▶ Source excerpt:
Qlik to Power BI: Data Model Migration¶
Audience: Data engineers, BI developers, data architects Purpose: Step-by-step guide for converting Qlik's associative data model to Power BI star schemas Reading time: 20-25 minutes
Executive summary¶
The Qlik associative model and the Power BI star schema are fundamentally different paradigms. Qlik allows any table to link to any other table through shared field names, creating an all-to-all association matrix. Power BI requires explicit relationships between tables, optimized as fact tables surrounded by dimension tables.
This is not a weakness of Power BI -- it is an architectural difference that produces better performance, clearer semantics, and more predictable query behavior. But it means the data model migration is not a lift-and-shift. Every Qlik data model must be analyzed and redesigned.
1. Understanding the paradigm shift¶
Qlik associative model¶
+--------+ +--------+ +--------+
| Sales |-----| Products|----| Category|
+--------+ +--------+ +--------+
| |
+--------+ +--------+
|Customer| | Region |
+--------+ +--------+
In Qlik, these tables are associated through shared field names. If Sales has a ProductID field and Products has a ProductID field, they are automatically associated. No explicit join is required. The associative engine calculates all possible data combinations at query time.
Advantages: No modeling required. Exploration across all dimensions is immediate. Disadvantages: Synthetic keys when multiple fields match between tables. Circular references when table chains loop. Performance degrades with model complexity. No distinction between facts and dimensions.
Power BI star schema¶
+----------+
| Calendar |
+----------+
|
+--------+ | +----------+
|Customer|---+---| Sales |---+--- Products
+--------+ | (fact) | | +----------+
+----------+ |
| +--- Region
+----------+ +----------+
| Measures |
+----------+
In Power BI, relationships are explicitly defined between a fact table (Sales) and dimension tables (Customer, Products, Calendar, Region). The fact table contains numeric measures (amounts, quantities) and foreign keys. Dimension tables contain descriptive attributes.
Advantages: Predictable performance. Clear semantics. Optimal compression. DAX operates naturally on filter context propagated through relationships. Disadvantages: Requires upfront modeling. Every relationship must be defined.
2. QVD layer to CSA-in-a-Box lakehouse¶
The QVD problem¶
In a typical Qlik deployment, the data architecture looks like this:
QVD files serve as:
- Extraction cache -- raw data pulled from sources
- Transformation layer -- cleaned, enriched, joined data
- Performance optimization -- pre-aggregated data for fast reload
- Sharing mechanism -- multiple apps read the same QVD files
This creates QVD sprawl: hundreds or thousands of QVD files with implicit dependencies, no lineage tracking, no quality contracts, and no governance.

▶ Task objective: Can you copy the passage of the Qlik-to-Power BI migration guide word for word, from "1. Understanding the" to "at query time."?

▶ Supplied data:
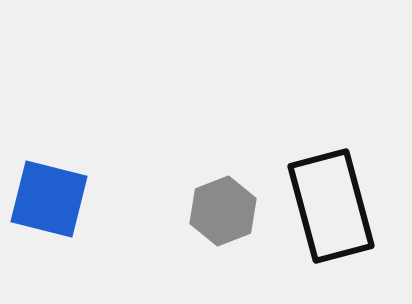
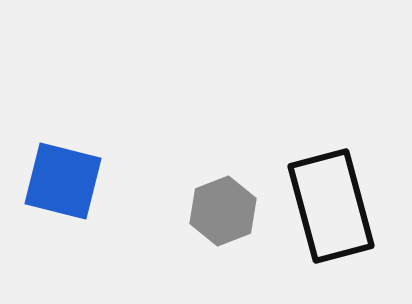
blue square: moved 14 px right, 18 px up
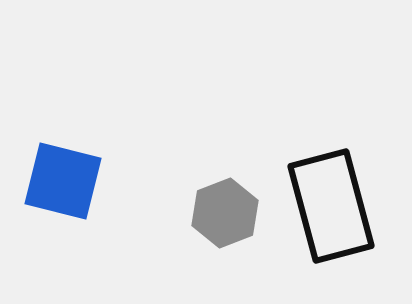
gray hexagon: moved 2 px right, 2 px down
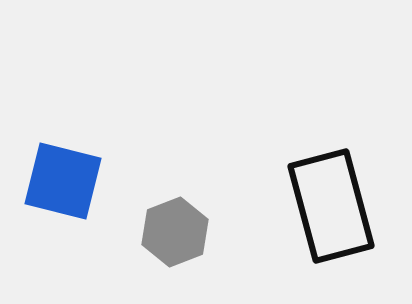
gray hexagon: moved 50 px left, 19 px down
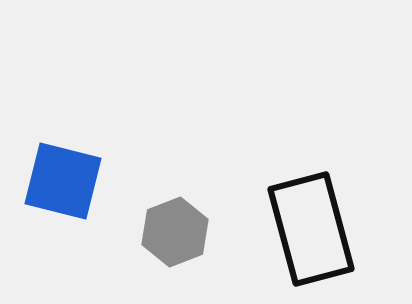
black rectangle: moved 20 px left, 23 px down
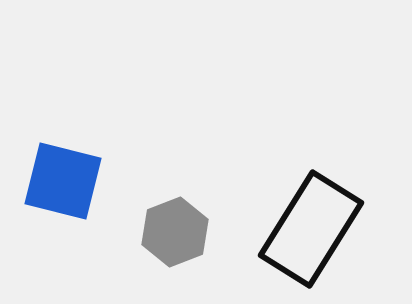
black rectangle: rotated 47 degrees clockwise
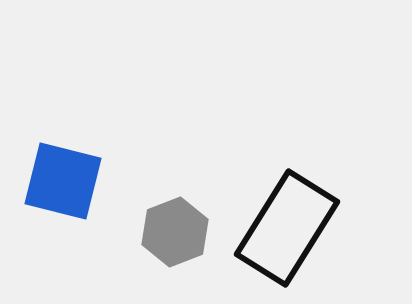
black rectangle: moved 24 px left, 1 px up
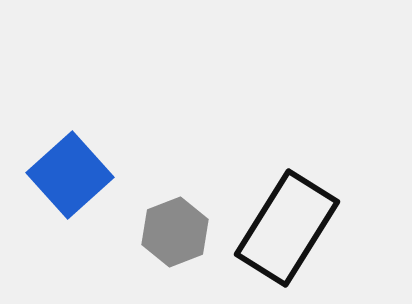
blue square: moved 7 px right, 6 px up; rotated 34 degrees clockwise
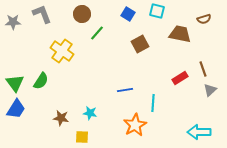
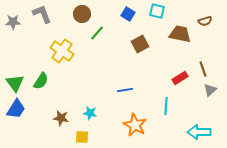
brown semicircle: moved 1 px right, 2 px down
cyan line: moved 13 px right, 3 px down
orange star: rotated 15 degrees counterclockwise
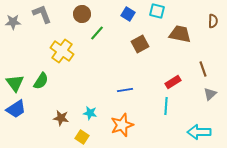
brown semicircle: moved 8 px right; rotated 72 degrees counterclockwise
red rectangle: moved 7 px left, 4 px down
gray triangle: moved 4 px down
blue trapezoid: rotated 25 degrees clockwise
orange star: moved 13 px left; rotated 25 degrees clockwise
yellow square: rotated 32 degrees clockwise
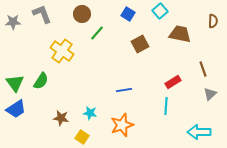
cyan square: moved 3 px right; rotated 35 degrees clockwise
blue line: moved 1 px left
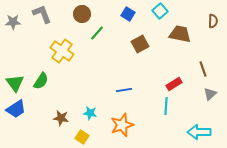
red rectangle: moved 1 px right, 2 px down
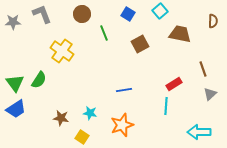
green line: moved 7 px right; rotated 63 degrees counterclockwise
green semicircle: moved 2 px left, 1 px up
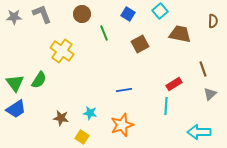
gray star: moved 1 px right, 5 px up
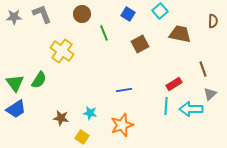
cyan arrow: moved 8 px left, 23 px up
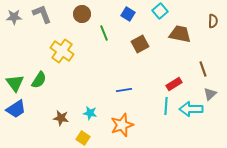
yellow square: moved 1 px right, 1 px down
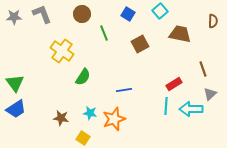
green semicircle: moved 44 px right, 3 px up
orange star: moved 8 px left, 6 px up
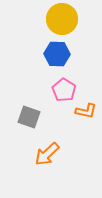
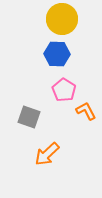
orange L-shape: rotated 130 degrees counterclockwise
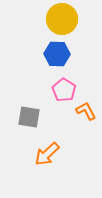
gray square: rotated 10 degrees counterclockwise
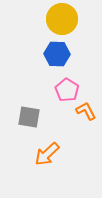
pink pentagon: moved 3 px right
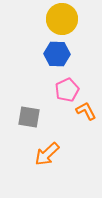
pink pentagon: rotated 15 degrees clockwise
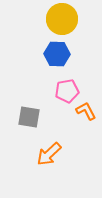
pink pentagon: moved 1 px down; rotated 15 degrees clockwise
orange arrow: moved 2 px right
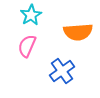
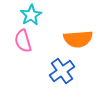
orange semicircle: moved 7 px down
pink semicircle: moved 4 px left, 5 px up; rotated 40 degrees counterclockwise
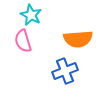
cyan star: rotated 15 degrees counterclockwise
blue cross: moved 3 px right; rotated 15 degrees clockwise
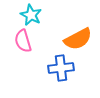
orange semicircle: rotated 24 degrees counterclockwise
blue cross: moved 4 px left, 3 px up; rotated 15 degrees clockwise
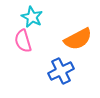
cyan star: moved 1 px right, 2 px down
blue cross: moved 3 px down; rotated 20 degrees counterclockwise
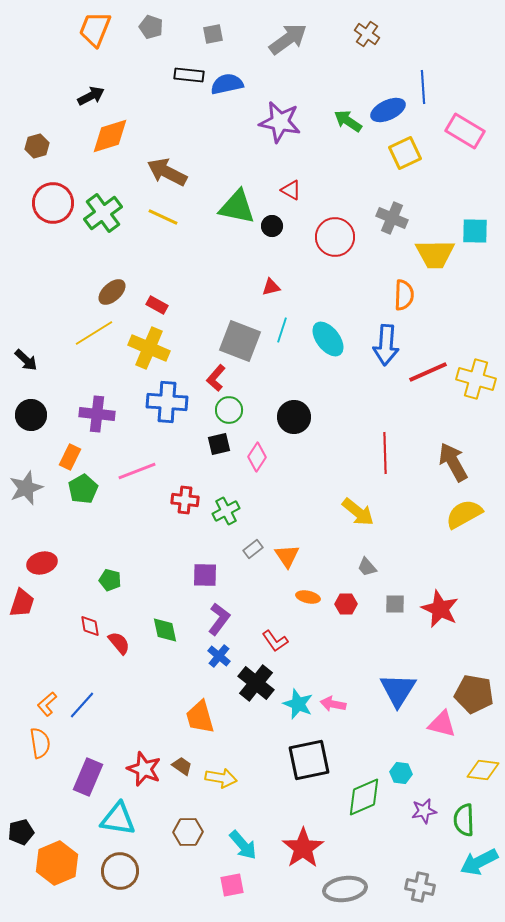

▶ Answer to the task:
1. Understanding the paradigm shift¶
Qlik associative model¶
+--------+ +--------+ +--------+
| Sales |-----| Products|----| Category|
+--------+ +--------+ +--------+
| |
+--------+ +--------+
|Customer| | Region |
+--------+ +--------+
In Qlik, these tables are associated through shared field names. If Sales has a ProductID field and Products has a ProductID field, they are automatically associated. No explicit join is required. The associative engine calculates all possible data combinations at query time.